Eskimotive is a 1928 animated short film by Pat Sullivan Studios, starring Felix the Cat. The short was originally silent, but was re-released by Copley Pictures, leaving the short with sound and switching production credits from EW Hammons to Jacques Kopstein, the person who provided the music for the short when re-released.

==Plot summary==
Felix and a little black kitten are outdoors blowing bubbles. After blowing a few, Felix is asked by the kitten to make one to ride in. Felix then makes the bubble, and the kitten starts to float away in it. Much to their surprise, the bubble is too difficult to burst, and Felix goes on to chase his airborne companion for hundreds of miles.

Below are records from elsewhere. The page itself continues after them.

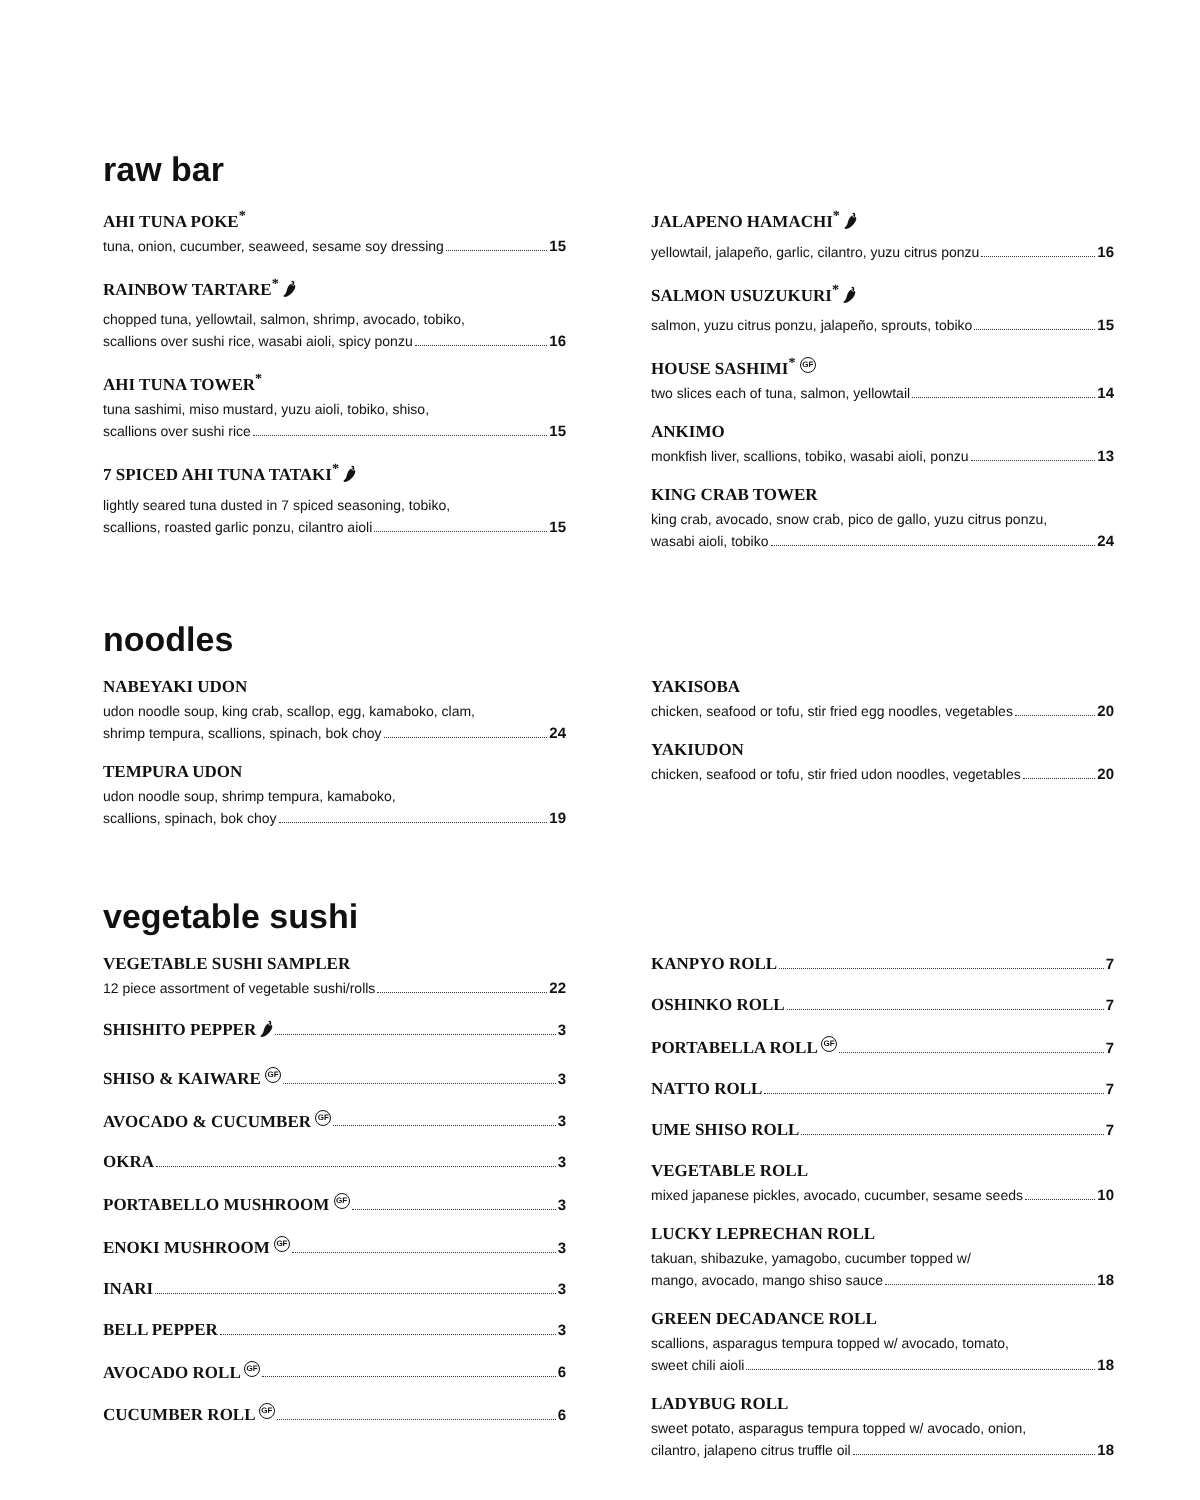raw bar
AHI TUNA POKE<sup>*</sup>
tuna, onion, cucumber, seaweed, sesame soy dressing 15
RAINBOW TARTARE<sup>*</sup> 🌶
chopped tuna, yellowtail, salmon, shrimp, avocado, tobiko,
scallions over sushi rice, wasabi aioli, spicy ponzu 16
AHI TUNA TOWER<sup>*</sup>
tuna sashimi, miso mustard, yuzu aioli, tobiko, shiso,
scallions over sushi rice 15
7 SPICED AHI TUNA TATAKI<sup>*</sup> 🌶
lightly seared tuna dusted in 7 spiced seasoning, tobiko,
scallions, roasted garlic ponzu, cilantro aioli 15
JALAPENO HAMACHI<sup>*</sup> 🌶
yellowtail, jalapeño, garlic, cilantro, yuzu citrus ponzu 16
SALMON USUZUKURI<sup>*</sup> 🌶
salmon, yuzu citrus ponzu, jalapeño, sprouts, tobiko 15
HOUSE SASHIMI<sup>*</sup> GF
two slices each of tuna, salmon, yellowtail 14
ANKIMO
monkfish liver, scallions, tobiko, wasabi aioli, ponzu 13
KING CRAB TOWER
king crab, avocado, snow crab, pico de gallo, yuzu citrus ponzu,
wasabi aioli, tobiko 24
noodles
NABEYAKI UDON
udon noodle soup, king crab, scallop, egg, kamaboko, clam,
shrimp tempura, scallions, spinach, bok choy 24
TEMPURA UDON
udon noodle soup, shrimp tempura, kamaboko,
scallions, spinach, bok choy 19
YAKISOBA
chicken, seafood or tofu, stir fried egg noodles, vegetables 20
YAKIUDON
chicken, seafood or tofu, stir fried udon noodles, vegetables 20
vegetable sushi
VEGETABLE SUSHI SAMPLER
12 piece assortment of vegetable sushi/rolls 22
SHISHITO PEPPER 🌶 3
SHISO & KAIWARE GF 3
AVOCADO & CUCUMBER GF 3
OKRA 3
PORTABELLO MUSHROOM GF 3
ENOKI MUSHROOM GF 3
INARI 3
BELL PEPPER 3
AVOCADO ROLL GF 6
CUCUMBER ROLL GF 6
KANPYO ROLL 7
OSHINKO ROLL 7
PORTABELLA ROLL GF 7
NATTO ROLL 7
UME SHISO ROLL 7
VEGETABLE ROLL
mixed japanese pickles, avocado, cucumber, sesame seeds 10
LUCKY LEPRECHAN ROLL
takuan, shibazuke, yamagobo, cucumber topped w/
mango, avocado, mango shiso sauce 18
GREEN DECADANCE ROLL
scallions, asparagus tempura topped w/ avocado, tomato,
sweet chili aioli 18
LADYBUG ROLL
sweet potato, asparagus tempura topped w/ avocado, onion,
cilantro, jalapeno citrus truffle oil 18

Finally the bubble reaches the Arctic and settles to the surface. Felix at last opens the sphere and frees the kitten. While they are traveling home, darkness falls, and the two cats are separated without realizing. To deal with the situation, Felix blows lantern bubbles to brighten the place. The Arctic became a beautiful lighted paradise, but a local bear does not appreciate it and therefore goes to confront Felix. To defend himself against the fearsome bruin, Felix shields himself in a bubble. The bear then pushes Felix's bubble into a hole in the ice cap where it sinks into the water. Once more, Felix feels he is untouchable until an eel is able to penetrate his protective orb. Although other eels pack themselves into the bubble, Felix is able to slip out. He then carries the eel-filled bubble all the way home.

Upon reaching a seafood store in a city, Felix sells the eels he has, receiving a sackful of cash. While celebrating his earnings, he suddenly remembers about his little buddy who is still missing. Lost in some wilderness, the kitten is weeping and does not know what to do. Felix gives a loud call, and the little cat, though faraway, is able to hear it. The kitten eventually reaches the city and embraces Felix.